Task description –
Can you copy the text of all the rows below line for line, without changing a word, and leave the pictures out?

Provided records –
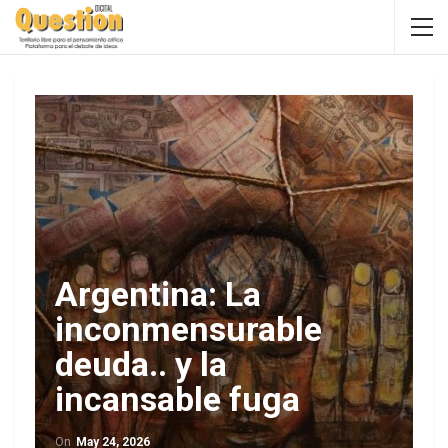
Argentina: La
inconmensurable
deuda.. y la
incansable fuga
On
May 24, 2026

Solution for this exercise –
Argentina: La
inconmensurable
deuda.. y la
incansable fuga
On
May 24, 2026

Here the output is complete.